Meisterinne Katheryn asked me in the middle of the week to enter the A&S competition with my apron, which I had out at the time to show off, and I agreed. My documentation was not exhaustive or very long, so I quote it here:
I had no expectations, so when they called my name in court as the winner of the competition it was a complete surprise. But there you go, embroidery can be a winning concept. :)
ITEM: Embroidery, 16th Century on an apron. PLACE: Italy.

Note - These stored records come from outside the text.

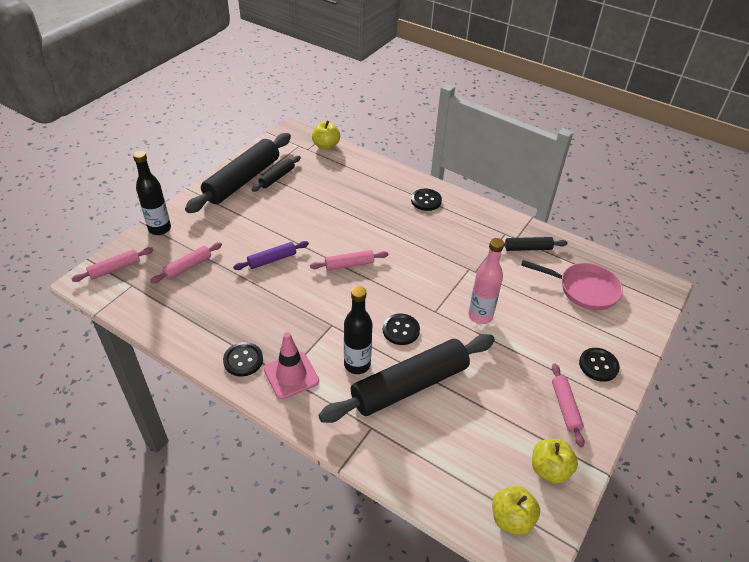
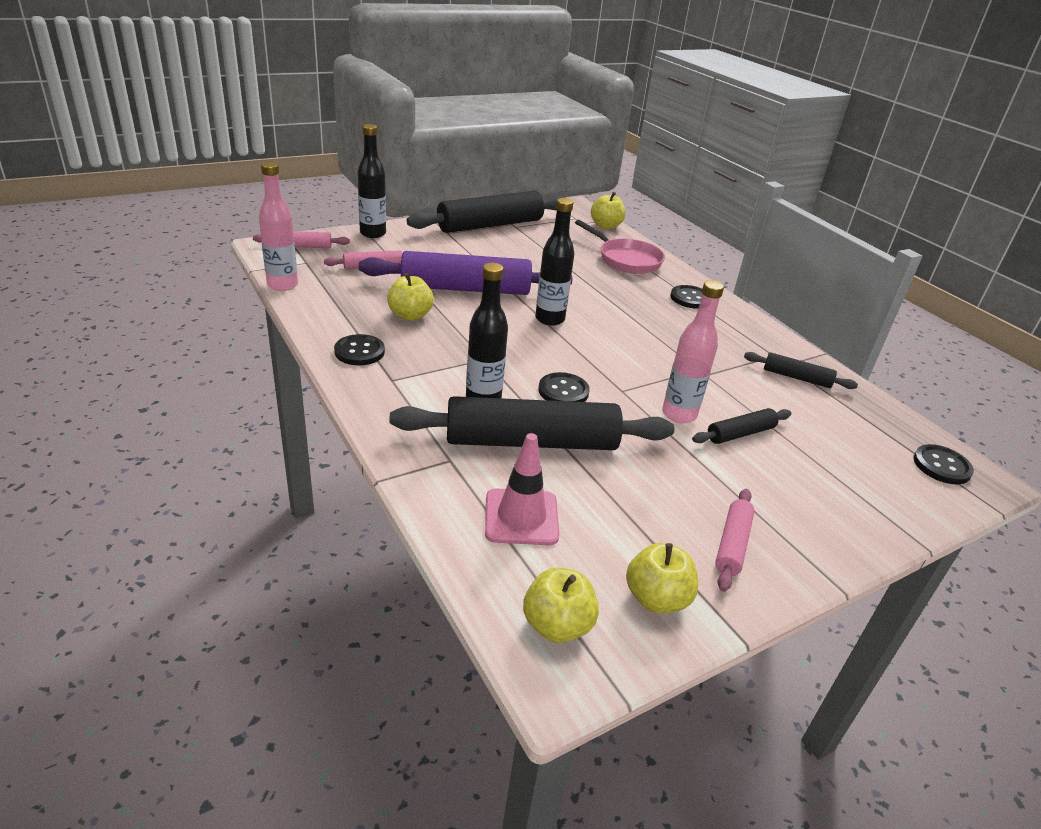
camera: 25 degrees right, 10 degrees down
purple rolling pin [233,241,309,270] -> purple rolling pin [359,251,572,295], size x2.13
black rolling pin [252,156,301,192] -> black rolling pin moved to [692,408,791,444]
pink traffic cone [264,332,319,399] -> pink traffic cone moved to [485,433,559,545]
pink rolling pin [310,250,389,270] -> black bottle [535,198,574,326]
pink pan [521,260,623,310] -> pink pan moved to [575,220,665,274]
black button [579,348,620,382] -> black button moved to [913,444,974,485]
none -> pink bottle [259,162,298,291]
none -> yellow apple [387,273,434,321]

The embroidey on this apron is done in madder dyed silk thread on linen. The pattern is taken from the facsimile of a 1561 pattern book by Giovanni Ostavus(*) and the stitch is long-armed cross stitch(**) which was commonly used in the period(#).

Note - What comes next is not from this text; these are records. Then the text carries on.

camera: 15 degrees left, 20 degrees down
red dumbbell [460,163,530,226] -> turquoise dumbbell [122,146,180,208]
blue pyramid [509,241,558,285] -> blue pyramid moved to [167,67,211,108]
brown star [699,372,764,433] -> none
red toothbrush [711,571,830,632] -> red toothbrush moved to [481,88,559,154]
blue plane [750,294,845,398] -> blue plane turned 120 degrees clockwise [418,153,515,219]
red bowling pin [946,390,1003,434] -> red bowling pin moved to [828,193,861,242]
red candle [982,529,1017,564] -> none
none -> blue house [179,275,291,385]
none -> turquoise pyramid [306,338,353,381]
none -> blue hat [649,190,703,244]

This kind of counted embroidery was commonly applied to aprons, shift, smocks and shirts. Black and red were the most common colours, being very effectful against white linen. Queen Elizabeth's Wardrobe Unlockd lists an apron with "carnacion in graine silke"(##) - being a red colour. In Moda a Firenze a photo fo a detail of a painting by Alessandro Allori shows an apron with embroidery done in black(¤).

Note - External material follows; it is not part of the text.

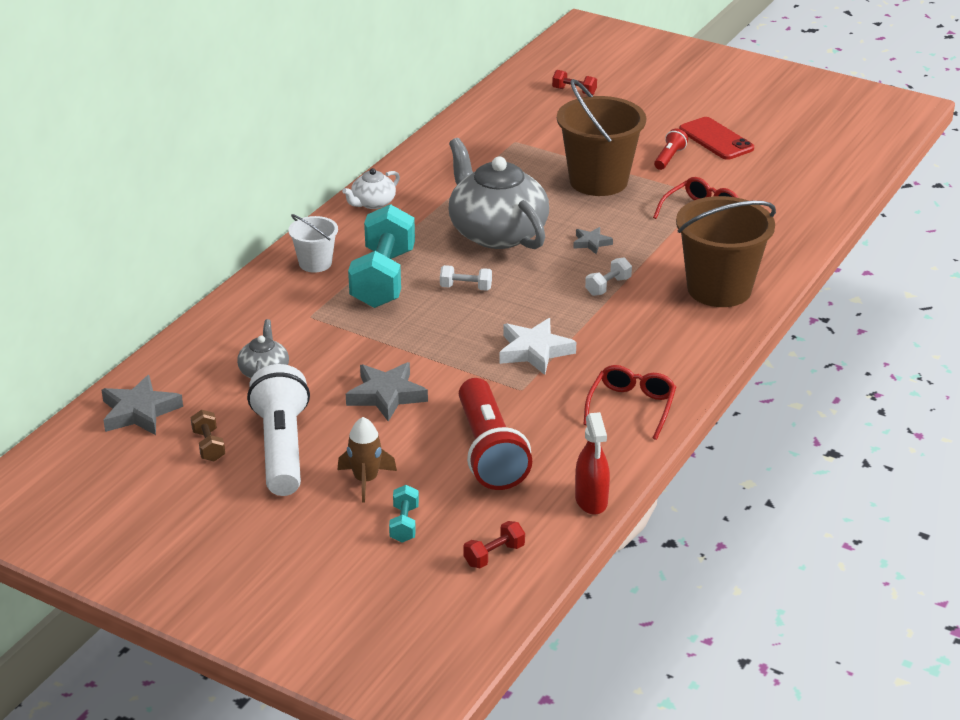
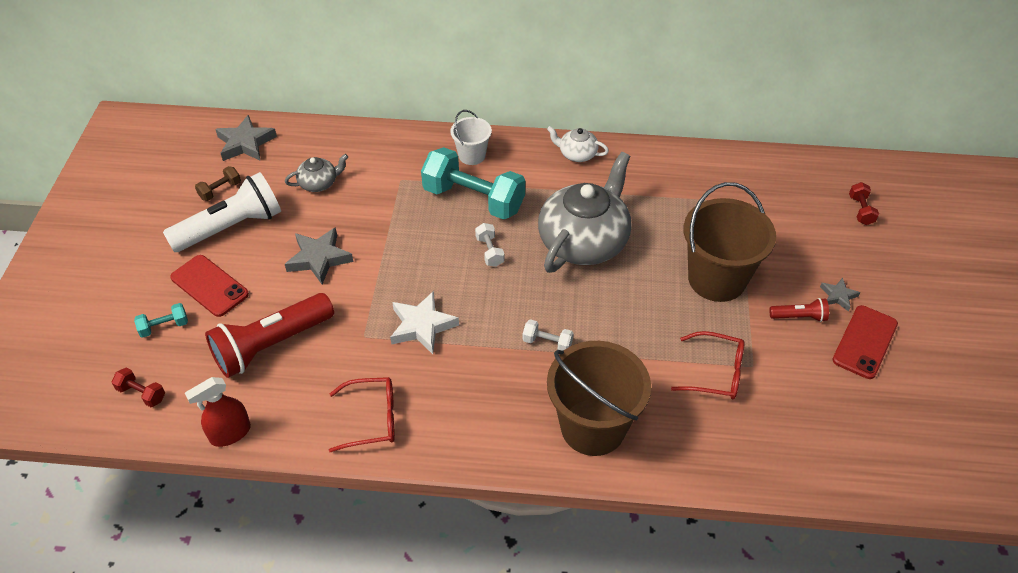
camera: 65 degrees right, 15 degrees up
brown rocket [338,417,397,503] -> red phone [170,255,249,317]
turquoise dumbbell [348,204,415,308] -> turquoise dumbbell turned 45 degrees clockwise [421,147,525,220]
grey star [573,227,613,254] -> grey star moved to [820,278,860,312]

* La vera perfezione del disegno di Giovanni Ostavus, 1561. Available on-line at the University of Arizona.
**, # Embroideries at Hardwick Hall, a catalogue. Levey, Santina M.
(Stitch diagram drawing here).
## Queen Elizabeth's Wardrobe Unlockd. Arnold, Janed. Page 225.
¤ Moda a Firenze. Orsina Landini, Roberta & Niccoli, Bruna. Page 130.